We had a uniform of navy gym dresses that had to be two inches above the knee when you were kneeling on the floor.  There was also a white blouse and a tie with green and yellow stripes.  In the summer the girls wore straw boaters with the school colours on the hat-band.  The boaters were really uncomfortable.  Girls who went to a school in Lovaine Place in North Shields wore Panama hats that we thought were much better, so we got a deputation together and asked the Head if we could have the hats changed.  He said yes, so we didn’t wear boaters anymore.  One more thing about uniforms.  Some of the children at the High School came from the orphanage in Mariners Lane, Tynemouth.  They didn’t wear the school’s uniform but kept the uniform that they had in the orphanage.  I always thought it was a shame that they looked different when they came to school.

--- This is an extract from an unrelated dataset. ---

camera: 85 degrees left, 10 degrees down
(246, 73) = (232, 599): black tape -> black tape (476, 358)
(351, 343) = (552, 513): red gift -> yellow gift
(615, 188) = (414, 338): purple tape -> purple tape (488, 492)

Mr Heaton, Pa Heaton we called him, was the Headmaster when I started.  We loved him, we really adored him, although looking back he was in a way too strict.  Boys hadn’t to walk with girls out of school.  Even the Middleton twins who lived at the top of Cleveland Road couldn’t walk together because nobody knew they were twins – a bad name for the school.  They didn’t know that we all met in the back lanes as we went home.

I left school when I was 16.  I left school a few months before I should have done because I had terrible trouble with my eyes.  I got iritis, extremely painful and I had to have drops in when I was in year 1, class A.  Well, I went back after three months to sit exams, but I hadn’t done anything, and I came home and said “Mother, I’ve been put down into 2b” and she said “Well work your way up”.  I was back in the A class within a few months, but the iritis came back when I was in year 5 and I left then.